Call of the Sea by T. R. Siebert

The third time the ocean comes to our door, there’s no sister to wake me. I’m roused from my slumber by the lapping of waves and tiptoe past our father’s bedroom door. He won’t rise for another hour or two. By then, the ocean will have receded once more. He’ll wonder at the damp sand when he pulls out the boat for the day. At the small fish left behind in saltwater pools. If I can help it, he’ll never know what happened here.

I open the front door. The water reaches up to the stairs, but there are no waves. The ocean is a black mirror, stretching to our doorstep in a held breath. On the horizon, its darkness melts into the night sky. Stars have already started to bleed into the water, sinking underneath the surface. Fish leave the cold depths for the heavens, huge schools of them spiraling upwards. The first time the ocean called on us, my sisters and I watched a shark leap out of the water, chasing fish into the star-studded sky. By the look on Katerina’s face, the light reflected in her eyes, I knew we had already lost her.

I watch her now as she returns from the deep, kelp braided into her hair. Her skin is nearly translucent, ice-blue veins running up her arms. When she smiles, her teeth are sharp like the shark’s that once lured her from this house.

She was the first to be born and the first to leave.

“Sister.” She spreads her arms. Her dress is a cluster of barnacles and small pale crabs scurrying across her body. “It has been too long.”

Five years. Three, if you count the time she came for Marie, but she barely looked at me then.

I stay where I am, hands gripping the doorframe. I’ve prepared for this for weeks, but the words won’t come. My need for a response is delayed when the wind picks up, relief washing over me.

Marie descends from the sky, carried on a breeze. My second sister’s hair is the light of stars, her skin the dark void between them. She gathers me up in an embrace, but her feet hardly brush against the stone steps. Her breath on my cheek is the freezing Northern wind. Ice shimmers on her lips.

“I’ve missed you,” she says and tucks an errant strand of hair behind my ear. “What’s with this weary look on your face? Are you not excited that we’ll be reunited?”

“She’s scared.” Katerina scoffs. “Perhaps she’s too young for the ocean to claim her.”

“I’m no younger than you were!” The words slip out before I can stop them—the annoyance at her sisterly teasing like muscle memory.

“The ocean is a generous wife,” Marie says placatingly. “She’s not like the sailors make her out to be. She’ll take care of you. Of Father too, if that’s what you’re worried about.”

Nets full of fish. No wind harsh enough to rip his sails. A poor prize in exchange for daughters he doesn’t even remember.

“She’ll let you be whatever you need to be,” Katerina says. “You could be fire if you wanted. The heat in the deep, the endless smoke rising from the heart of the earth.” I can see the promise in her eyes. She wanted life and death, the thrill of the hunt. So the ocean gave it to her. She’d never die in her bed of old age. Never grow sick, staring at the drawn curtains of her room until she’d dwindle away to nothing.
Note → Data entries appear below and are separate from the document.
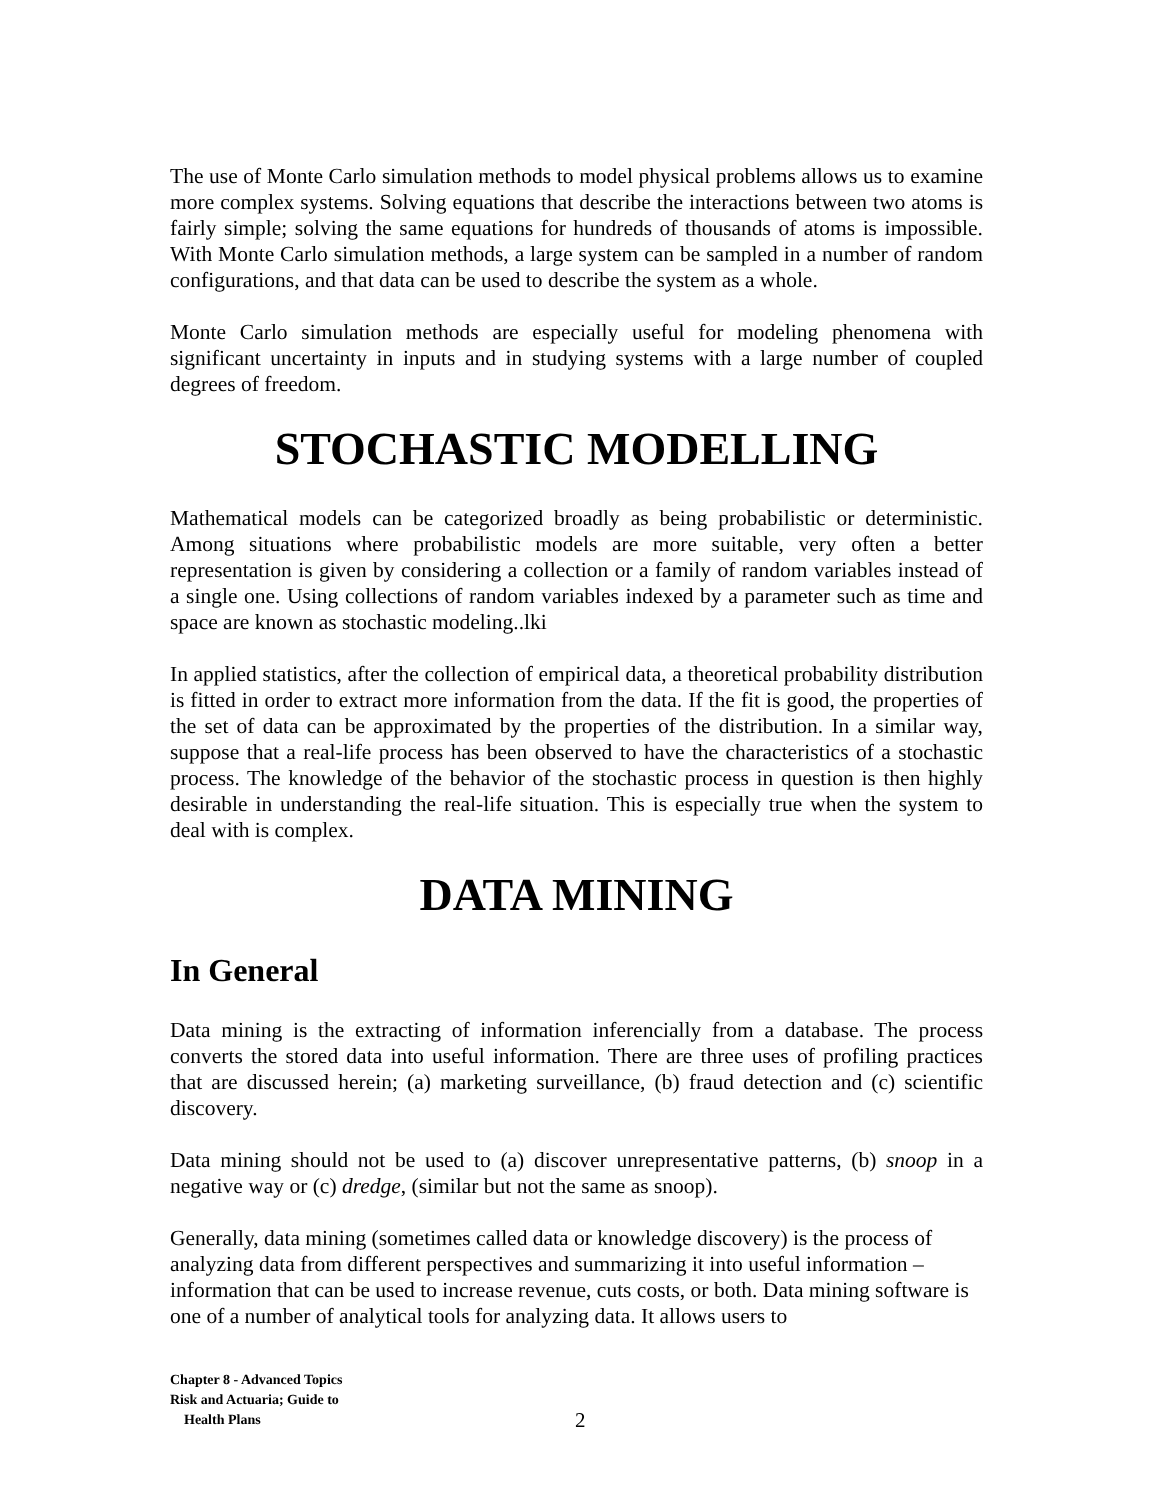The use of Monte Carlo simulation methods to model physical problems allows us to examine more complex systems. Solving equations that describe the interactions between two atoms is fairly simple; solving the same equations for hundreds of thousands of atoms is impossible. With Monte Carlo simulation methods, a large system can be sampled in a number of random configurations, and that data can be used to describe the system as a whole.
Monte Carlo simulation methods are especially useful for modeling phenomena with significant uncertainty in inputs and in studying systems with a large number of coupled degrees of freedom.
STOCHASTIC MODELLING
Mathematical models can be categorized broadly as being probabilistic or deterministic. Among situations where probabilistic models are more suitable, very often a better representation is given by considering a collection or a family of random variables instead of a single one. Using collections of random variables indexed by a parameter such as time and space are known as stochastic modeling..lki
In applied statistics, after the collection of empirical data, a theoretical probability distribution is fitted in order to extract more information from the data. If the fit is good, the properties of the set of data can be approximated by the properties of the distribution. In a similar way, suppose that a real-life process has been observed to have the characteristics of a stochastic process. The knowledge of the behavior of the stochastic process in question is then highly desirable in understanding the real-life situation. This is especially true when the system to deal with is complex.
DATA MINING
In General
Data mining is the extracting of information inferencially from a database. The process converts the stored data into useful information. There are three uses of profiling practices that are discussed herein; (a) marketing surveillance, (b) fraud detection and (c) scientific discovery.
Data mining should not be used to (a) discover unrepresentative patterns, (b) snoop in a negative way or (c) dredge, (similar but not the same as snoop).
Generally, data mining (sometimes called data or knowledge discovery) is the process of analyzing data from different perspectives and summarizing it into useful information – information that can be used to increase revenue, cuts costs, or both. Data mining software is one of a number of analytical tools for analyzing data. It allows users to
Chapter 8 - Advanced Topics
Risk and Actuaria; Guide to
Health Plans
2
Marie’s hand is in mine, squeezing gently. “You could see the ice in the North. There’s a pulse underneath it, so slow you could live a whole lifetime within the beating of its heart.” She would never take a husband, never bear him children. Never feel her body grow heavy with life and responsibility, anchoring her to the only ground she’d ever know. She wanted freedom, so the ocean gave her the winds and roiling storms.

“What if this is what I want? This life?”

Marie recoils at the suggestion. Katerina’s eyes grow hard. I’ve offended them, but how could I ever make them understand? I think of the people in our village and my heart aches. Of our father and his warm smile. Of bread fresh from the baker and the fields of strawberries near the woods. Of sinking my hands into the soil of our garden and the sun on my skin. Is it a crime for me to love the things I know?

I don’t notice the water rising until it laps at my feet. I flinch at the sudden cold. She could take me by force, I realize. If she wanted to, the ocean could tear me from this house. But I feel nothing but the cool water around my ankles, a careful touch. She has been here all along, listening. She sees me as I see her. She has watched continents break and empires fall. By her side, I could be magnificent and terrible. I could let the water take me now and be a hurricane, a storm to match her might. I could be the endless dark, fall where even the sun wouldn’t reach me.

Or I could live a life, full and rich and human. Be buried in the ground I cherish so much.

The water recedes, slowly at first. I take a breath as I emerge from what she’s shown me. A million pathways, endless possibility. My hand doesn’t leave the doorframe. My feet stay firmly on the ground.

There’s disappointment on my sisters’ faces as they leave with the tide. They won’t think of me often, but they’ll be happy in the lives they’ve chosen. And if I ever change my mind, I know they’ll be there—waiting in the surf for me to join them. The ocean is a generous wife, after all. Her gift has always been the promise of a choice.